### THE PROBLEM
For each record that follows, write out an identical copy.

****************

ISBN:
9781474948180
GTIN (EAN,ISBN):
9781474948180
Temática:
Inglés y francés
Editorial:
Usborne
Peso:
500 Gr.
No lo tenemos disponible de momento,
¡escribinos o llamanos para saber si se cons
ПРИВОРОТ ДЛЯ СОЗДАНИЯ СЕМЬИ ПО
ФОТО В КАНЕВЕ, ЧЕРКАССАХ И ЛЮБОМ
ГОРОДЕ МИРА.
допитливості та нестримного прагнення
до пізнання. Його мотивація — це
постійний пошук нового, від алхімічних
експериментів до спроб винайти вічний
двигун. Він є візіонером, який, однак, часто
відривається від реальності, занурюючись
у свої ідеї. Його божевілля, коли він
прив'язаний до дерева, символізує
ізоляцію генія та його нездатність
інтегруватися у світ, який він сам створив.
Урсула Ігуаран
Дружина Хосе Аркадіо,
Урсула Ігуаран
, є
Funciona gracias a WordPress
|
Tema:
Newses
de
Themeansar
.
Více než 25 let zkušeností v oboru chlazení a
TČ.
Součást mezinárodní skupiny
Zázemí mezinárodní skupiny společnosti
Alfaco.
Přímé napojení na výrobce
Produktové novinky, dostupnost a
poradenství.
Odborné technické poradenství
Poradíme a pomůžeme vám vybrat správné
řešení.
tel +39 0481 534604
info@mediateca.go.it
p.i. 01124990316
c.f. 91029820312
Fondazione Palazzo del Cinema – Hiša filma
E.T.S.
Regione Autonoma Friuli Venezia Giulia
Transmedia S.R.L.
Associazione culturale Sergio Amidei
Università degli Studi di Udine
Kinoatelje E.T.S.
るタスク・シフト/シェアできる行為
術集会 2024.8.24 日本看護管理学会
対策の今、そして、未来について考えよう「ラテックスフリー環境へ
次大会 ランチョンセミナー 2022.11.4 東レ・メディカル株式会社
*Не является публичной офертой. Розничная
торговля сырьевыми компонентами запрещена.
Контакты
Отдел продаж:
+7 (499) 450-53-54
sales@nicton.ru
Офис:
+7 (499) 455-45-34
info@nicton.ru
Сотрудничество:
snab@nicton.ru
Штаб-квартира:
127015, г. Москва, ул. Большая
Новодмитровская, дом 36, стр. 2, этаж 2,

****************

### EXERCISE SOLUTION
ISBN:
9781474948180
GTIN (EAN,ISBN):
9781474948180
Temática:
Inglés y francés
Editorial:
Usborne
Peso:
500 Gr.
No lo tenemos disponible de momento,
¡escribinos o llamanos para saber si se cons
ПРИВОРОТ ДЛЯ СОЗДАНИЯ СЕМЬИ ПО
ФОТО В КАНЕВЕ, ЧЕРКАССАХ И ЛЮБОМ
ГОРОДЕ МИРА.
допитливості та нестримного прагнення
до пізнання. Його мотивація — це
постійний пошук нового, від алхімічних
експериментів до спроб винайти вічний
двигун. Він є візіонером, який, однак, часто
відривається від реальності, занурюючись
у свої ідеї. Його божевілля, коли він
прив'язаний до дерева, символізує
ізоляцію генія та його нездатність
інтегруватися у світ, який він сам створив.
Урсула Ігуаран
Дружина Хосе Аркадіо,
Урсула Ігуаран
, є
Funciona gracias a WordPress
|
Tema:
Newses
de
Themeansar
.
Více než 25 let zkušeností v oboru chlazení a
TČ.
Součást mezinárodní skupiny
Zázemí mezinárodní skupiny společnosti
Alfaco.
Přímé napojení na výrobce
Produktové novinky, dostupnost a
poradenství.
Odborné technické poradenství
Poradíme a pomůžeme vám vybrat správné
řešení.
tel +39 0481 534604
info@mediateca.go.it
p.i. 01124990316
c.f. 91029820312
Fondazione Palazzo del Cinema – Hiša filma
E.T.S.
Regione Autonoma Friuli Venezia Giulia
Transmedia S.R.L.
Associazione culturale Sergio Amidei
Università degli Studi di Udine
Kinoatelje E.T.S.
るタスク・シフト/シェアできる行為
術集会 2024.8.24 日本看護管理学会
対策の今、そして、未来について考えよう「ラテックスフリー環境へ
次大会 ランチョンセミナー 2022.11.4 東レ・メディカル株式会社
*Не является публичной офертой. Розничная
торговля сырьевыми компонентами запрещена.
Контакты
Отдел продаж:
+7 (499) 450-53-54
sales@nicton.ru
Офис:
+7 (499) 455-45-34
info@nicton.ru
Сотрудничество:
snab@nicton.ru
Штаб-квартира:
127015, г. Москва, ул. Большая
Новодмитровская, дом 36, стр. 2, этаж 2,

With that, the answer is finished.